Sebagai langkah nyata, Kemenag juga mendorong pemberdayaan ekonomi melalui masjid. Gerakan di Masjid Istiqlal, seperti pengembangan kebersihan dan kuliner, disebutkan sebagai contoh bagaimana masjid bisa menjadi pusat perputaran ekonomi umat.
“Jika hal ini dikembangkan, maka masjid akan disulap menjadi masjid yang megah. InsyaAllah tidak ada lagi umat yang miskin. Ini membutuhkan keseriusan secara sistemik,” tandas Menag.
Dengan pengelolaan yang profesional, transparan, dan terintegrasi, dana umat yang selama ini tercecer tidak hanya membersihkan kewajiban agama, tetapi juga menjadi motor penggerak ekonomi dan penanggulangan kemiskinan. Harapannya, Sumbar menjadi pembangkit dan contoh bagi daerah lain, mewujudkan Indonesia yang lebih kuat dan sejahtera dari kekuatannya sendiri.
Kehadiran pemangku kepentingan dan para tokoh hari ini, menandakan pentingnya kolaborasi seluruh pemangku kepentingan dalam mewujudkan wakaf sebagai engine of growth untuk pembangunan yang berkelanjutan, tutup Menag.
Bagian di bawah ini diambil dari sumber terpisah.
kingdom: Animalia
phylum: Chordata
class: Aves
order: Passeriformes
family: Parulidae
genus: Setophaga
Konferensi yang dihadiri Gubernur Sumbar bersama Kakanwil Kemenag Sumbar Mustafa didampingi Kabag TU Edison ini turut dihadiri Wakil Ketua MPR Muhammad Hidayat Nur Wahid, Wakil Grand Syaikh Al Azhar Muhammad Abdurrahman Ad Duwaini, Ketua Dewan Kehormatan Forum Jurnalis Wakaf dan Zakat Indonesia KH Ma'ruf Amin, Ketua Baznas KH Noor Achmad, Gubernur BI, Kepala Badan Pengelola Keuangan Haji, jajaran Forkopimda, Wagub dan Sekda, Ketua MUI, Sekjen Kemenag RI/Ketua Badan Wakaf Indonesia Kamaruddin Amin, Pimpinan Pondok Pesantren Gontor KH Hasan Abdullah Sahal serta para rektor PTKIN, pejabat eselon I, jajaran Kabid, Kakankemenag, foundation Malaysia dan narasumber ahli.(vera)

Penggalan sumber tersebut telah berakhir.